ANAHEIM, California — The sleek, matte-black oval of an antenna cover blends seamlessly into the background in the Don Julio club at Angel Stadium, despite being the star of the evening. It is transmitting a 3.5 GHz signal to enable a variety of what one presenter calls “IT mobilization”: untethering traditionally wired IT operations, such as security cameras and digital signage, and using CBRS-based private LTE to do it.
Connectivity Wireless, which also operates the stadium’s distributed antenna system, and JMA are responsible for the CBRS test network at the stadium, with partners including Motorola, Cradlepoint and Athonet, which is providing the core functionality. Connectivity manages the network.

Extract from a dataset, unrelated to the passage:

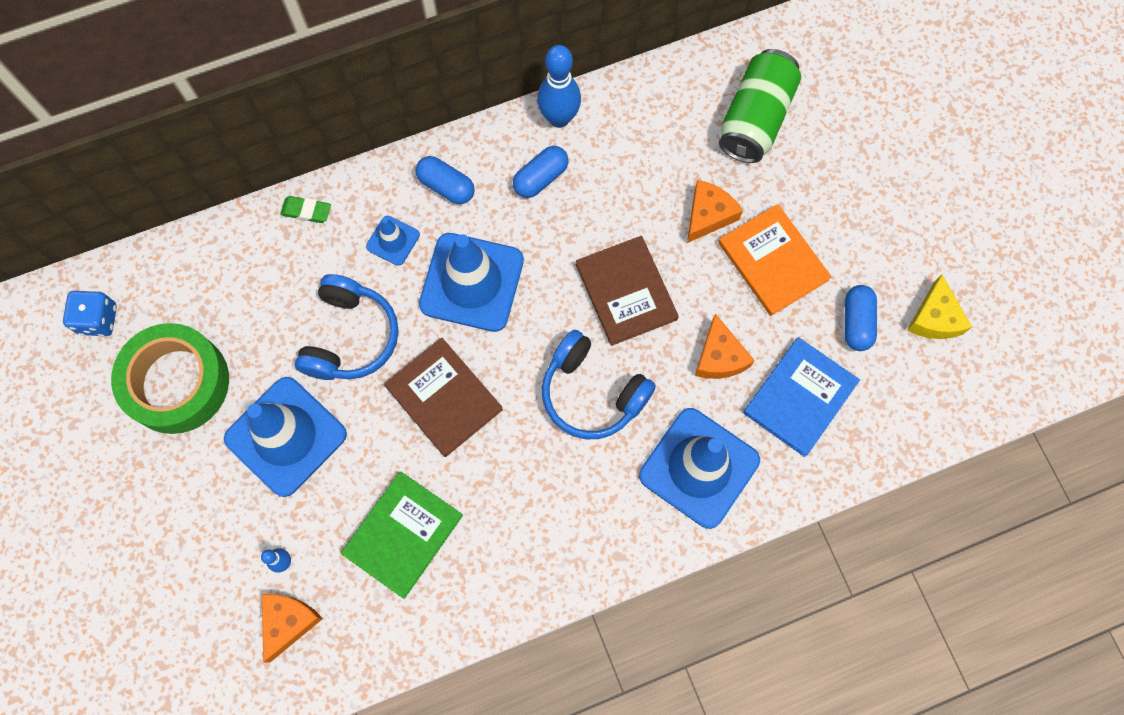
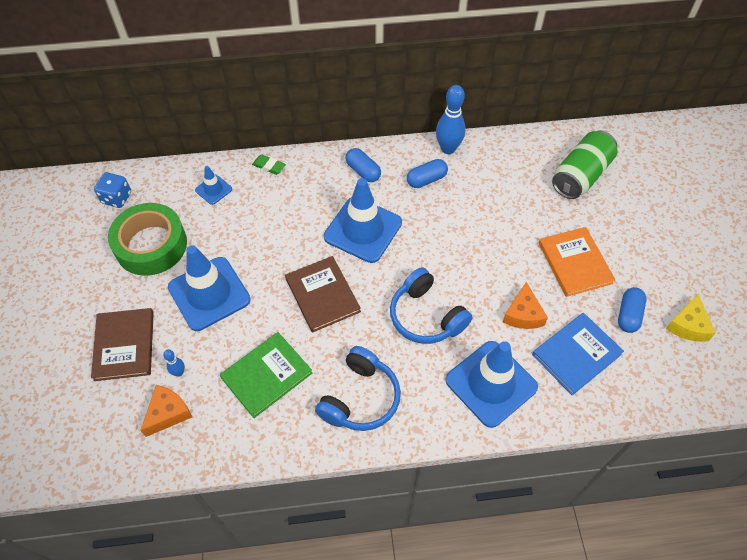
camera: 15 degrees right, 15 degrees down
blue headphones [295,274,398,380] -> blue headphones moved to [315,346,401,431]
blue traffic cone [366,216,420,266] -> blue traffic cone moved to [195,166,232,205]
brown book [576,236,679,346] -> brown book moved to [91,308,154,381]
orange cheese [687,180,743,243] -> none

While the test network at Angel Stadium is a single sector, it’s meant to show the potential that the technology holds as an alternative to Wi-Fi or wired Ethernet. One tables around the room are a pair of Motorola two-way radios, a TV screen for digital signage, a video camera and a pair of iPhones that are all able to operate on the CBRS network, providing data connectivity.
“I’m happy to say the system is working, and working very well indeed, said Connectivity Wireless’ VP of technology, Nader Famili, before taking a Motorola two-way radio handset and using it to speak to a colleague in another part of the stadium. When Connectivity was discussing potential CBRS use cases with the Angels organization, he said, those ranged from ways to support its internal operations within the stadium, all the way out to the parking lot outside.
Famili said that Connectivity can put a modem and access point in the parking lot and use the stadium’s CBRS network as backhaul, in order to provide fans with extended Wi-Fi coverage in the parking lot, without needing to put in a wired connection. “That’s great functionality,” he said.
JMA will be operating a live CBRS network on the show floor this week at Mobile World Congress Los Angeles. Todd Landry, corporate VP of product and market strategy for JMA, said that IT mobilization use cases go beyond simply enabling smartphones with CBRS.
“This is the first time we’re taking this kind of spectrum and kind of opening it up to the private sector to do what you want with it,” Landry said at the event. The 150 megahertz of CBRS spectrum is “about as much as every mobile operator has available to use in the cache of low-band spectrum,” he noted, “So that’s a fair amount of spectrum to build a lot of capabilities off of.”
Seven 10-megahertz CBRS Priority Access Licenses will be auctioned next year by the Federal Communications Commission, in addition to the 80 megahertz of spectrum available under General Authorized Access, which does not require the purchase of a license.